Post-Financial Collapse monetary policies, the cumulative cost of nearly four decades of debt-financed growth, and the return of higher oil prices have exhausted the economy. Most debt is non-productive, interest rates cannot be increased, and 2016’s low oil prices are still one-third higher than in the 1990s (in 2016 dollars).
Producers and oil-field service companies are on life support. One-third of U.S. oil companies are in default. Yet some analysts who have no experience working in the oil industry proclaim break-even prices below $40 per barrel and breathlessly predict that the business will come roaring back when prices exceed $50. Producers don’t help with outrageous claims of profitability at or below current oil prices that exclude costs and are not generally applicable to their portfolios.
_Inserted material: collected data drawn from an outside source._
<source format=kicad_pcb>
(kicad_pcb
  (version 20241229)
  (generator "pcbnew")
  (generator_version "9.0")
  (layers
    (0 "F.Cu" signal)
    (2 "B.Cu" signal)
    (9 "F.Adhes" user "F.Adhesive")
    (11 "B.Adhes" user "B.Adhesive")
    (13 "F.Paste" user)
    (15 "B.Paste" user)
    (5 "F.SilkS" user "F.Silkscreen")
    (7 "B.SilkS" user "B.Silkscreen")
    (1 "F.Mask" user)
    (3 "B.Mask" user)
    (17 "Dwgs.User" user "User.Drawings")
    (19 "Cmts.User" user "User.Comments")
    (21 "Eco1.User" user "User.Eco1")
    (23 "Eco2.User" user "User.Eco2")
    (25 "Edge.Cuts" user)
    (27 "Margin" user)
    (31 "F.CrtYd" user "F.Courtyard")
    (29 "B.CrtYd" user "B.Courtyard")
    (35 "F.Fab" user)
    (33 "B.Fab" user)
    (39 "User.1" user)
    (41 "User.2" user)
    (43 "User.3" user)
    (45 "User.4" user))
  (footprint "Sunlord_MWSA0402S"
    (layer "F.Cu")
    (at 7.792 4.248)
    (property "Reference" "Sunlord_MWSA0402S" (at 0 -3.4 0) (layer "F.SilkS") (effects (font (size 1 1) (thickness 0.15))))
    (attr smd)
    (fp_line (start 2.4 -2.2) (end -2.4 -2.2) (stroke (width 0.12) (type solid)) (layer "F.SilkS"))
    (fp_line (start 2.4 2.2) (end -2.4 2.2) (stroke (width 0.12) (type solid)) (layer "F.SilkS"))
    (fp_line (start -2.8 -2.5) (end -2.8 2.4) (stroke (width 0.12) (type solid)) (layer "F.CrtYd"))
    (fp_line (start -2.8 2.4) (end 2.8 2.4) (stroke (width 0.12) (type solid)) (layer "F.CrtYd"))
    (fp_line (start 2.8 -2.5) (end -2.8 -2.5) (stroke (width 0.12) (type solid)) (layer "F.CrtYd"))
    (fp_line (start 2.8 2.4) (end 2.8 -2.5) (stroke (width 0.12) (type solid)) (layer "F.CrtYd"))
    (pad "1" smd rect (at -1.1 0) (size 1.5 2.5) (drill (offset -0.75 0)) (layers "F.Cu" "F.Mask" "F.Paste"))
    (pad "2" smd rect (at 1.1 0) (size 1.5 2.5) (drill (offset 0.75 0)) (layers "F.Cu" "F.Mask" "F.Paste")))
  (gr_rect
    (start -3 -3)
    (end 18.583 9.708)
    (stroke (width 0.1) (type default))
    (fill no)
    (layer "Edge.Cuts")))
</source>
As a result, the public and many policy makers believe that tight oil is a triumph of American ingenuity and that energy will be cheap and abundant going forward. The EIA forecasts that U.S. crude oil production will exceed the 1970 annual peak of 9.6 mmbpd by 2027 and that tight oil will account for almost 6 million barrels per day. Although I have great respect for EIA, these forecasts reflect a magical optimism based on what is technically possible rather than what is economically feasible.
Renewable energy will be increasingly part of the landscape but its enthusiasts are also magical thinkers.
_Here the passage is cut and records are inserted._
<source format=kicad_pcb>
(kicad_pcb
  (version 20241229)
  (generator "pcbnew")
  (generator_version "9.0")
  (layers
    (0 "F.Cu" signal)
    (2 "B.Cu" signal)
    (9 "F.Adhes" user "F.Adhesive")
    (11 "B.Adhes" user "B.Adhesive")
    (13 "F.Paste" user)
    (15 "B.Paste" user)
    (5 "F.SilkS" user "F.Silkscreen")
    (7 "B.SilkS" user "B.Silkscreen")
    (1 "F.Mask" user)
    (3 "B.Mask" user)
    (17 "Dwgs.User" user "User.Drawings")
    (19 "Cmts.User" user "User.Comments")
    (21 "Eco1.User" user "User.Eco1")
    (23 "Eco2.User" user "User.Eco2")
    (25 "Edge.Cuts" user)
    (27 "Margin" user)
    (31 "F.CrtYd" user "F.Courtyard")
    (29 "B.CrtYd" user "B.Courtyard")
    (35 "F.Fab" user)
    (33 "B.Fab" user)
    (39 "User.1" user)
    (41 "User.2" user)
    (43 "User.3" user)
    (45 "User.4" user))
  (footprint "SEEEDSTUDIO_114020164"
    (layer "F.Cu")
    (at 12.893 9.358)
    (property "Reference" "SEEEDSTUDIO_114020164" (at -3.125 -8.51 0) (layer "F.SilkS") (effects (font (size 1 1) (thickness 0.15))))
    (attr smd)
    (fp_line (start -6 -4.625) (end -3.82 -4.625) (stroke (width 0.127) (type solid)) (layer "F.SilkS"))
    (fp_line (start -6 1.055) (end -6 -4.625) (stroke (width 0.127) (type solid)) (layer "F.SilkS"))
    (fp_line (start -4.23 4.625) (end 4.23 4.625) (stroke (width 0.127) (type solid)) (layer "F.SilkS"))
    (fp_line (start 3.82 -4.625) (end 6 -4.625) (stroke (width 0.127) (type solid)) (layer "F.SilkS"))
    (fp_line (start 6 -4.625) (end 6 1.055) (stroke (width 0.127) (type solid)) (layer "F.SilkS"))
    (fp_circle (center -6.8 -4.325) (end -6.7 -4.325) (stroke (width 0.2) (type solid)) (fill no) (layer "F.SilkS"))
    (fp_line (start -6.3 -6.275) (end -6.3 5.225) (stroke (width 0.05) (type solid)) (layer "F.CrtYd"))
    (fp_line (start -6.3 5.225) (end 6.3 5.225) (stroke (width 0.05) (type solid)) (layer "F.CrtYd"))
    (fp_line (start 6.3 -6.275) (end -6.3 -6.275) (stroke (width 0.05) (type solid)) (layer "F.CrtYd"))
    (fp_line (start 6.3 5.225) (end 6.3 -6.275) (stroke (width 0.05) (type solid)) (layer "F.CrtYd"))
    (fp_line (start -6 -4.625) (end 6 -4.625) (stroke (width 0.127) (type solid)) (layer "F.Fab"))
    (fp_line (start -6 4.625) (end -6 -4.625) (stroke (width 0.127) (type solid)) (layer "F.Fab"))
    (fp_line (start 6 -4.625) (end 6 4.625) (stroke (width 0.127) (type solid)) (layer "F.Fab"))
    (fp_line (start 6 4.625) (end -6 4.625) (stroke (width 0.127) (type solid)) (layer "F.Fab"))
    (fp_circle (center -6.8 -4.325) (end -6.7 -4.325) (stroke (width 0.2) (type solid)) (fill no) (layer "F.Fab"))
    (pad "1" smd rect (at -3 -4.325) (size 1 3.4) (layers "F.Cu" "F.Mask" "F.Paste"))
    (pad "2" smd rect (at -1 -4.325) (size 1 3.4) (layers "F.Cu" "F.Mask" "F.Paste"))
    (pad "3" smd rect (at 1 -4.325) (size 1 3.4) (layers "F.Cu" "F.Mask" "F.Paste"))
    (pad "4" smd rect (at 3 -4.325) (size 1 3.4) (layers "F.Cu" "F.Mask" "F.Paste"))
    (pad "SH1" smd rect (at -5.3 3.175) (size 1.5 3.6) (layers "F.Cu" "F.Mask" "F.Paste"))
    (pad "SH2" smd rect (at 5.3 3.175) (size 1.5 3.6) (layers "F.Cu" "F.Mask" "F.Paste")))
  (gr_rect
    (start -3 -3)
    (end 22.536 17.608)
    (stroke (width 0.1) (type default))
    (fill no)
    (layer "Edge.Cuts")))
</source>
In 2015, renewables accounted for only 3% of U.S. primary energy consumption. No matter the costs nor determination to convert from fossil to renewable energy, a transition of this magnitude is unlikely in less than decades.
Solar PV and wind provide much lower net energy than fossil fuels and have limited application for transport–the primary use of energy– without lengthy and costly equipment replacement. The daunting investment cost becomes critically problematic in a deteriorating economy. Although proponents of renewable energy point to falling costs, more than half of all solar panels used in the U.S. are from China where cheap manufacturing is financed by unsustainable debt.
It is telling that energy and its cost can hardly be found among the endless discussions about the economy and its failure to grow. Technology optimists have disparaged the existence of an energy problem since at least the 1950s. Neither unconventional oil nor renewable energy offer satisfactory, reasonably priced, timely solutions to the dilemma.
As political leaders and economic experts debate peripheral issues, the public understands that there is something horribly wrong in the world. It is increasingly difficult for most people to get by in a failing global economy. That is why there are political upheavals going on in Britain, the United States and elsewhere.
The oil industry is damaged and higher prices won’t fix it because the economy cannot bear them. It is unlikely that sustained prices will reach $70 in the next few years and possibly, ever.
The British exit from the European Union adds another element of risk for investors. Lack of investment will inevitably lead to lower production, supply deficits and price spikes. These will further damage the economy.
The future for oil prices and the global economy is frightening. I don’t know what beast slouches toward Bethlehem but I am willing to bet that it does not include growth. The best path forward is to face the beast. Acknowledge the problem, stop looking for improbable solutions that allow us live like energy is still cheap, and find ways to live better with less.
*J.K. Galbraith, 2014, The End of Normal, p.54. Much of the economic interpretation in this post is based on Galbraith’s work.
**J.K. Galbraith, 2014, The End of Normal, p.57.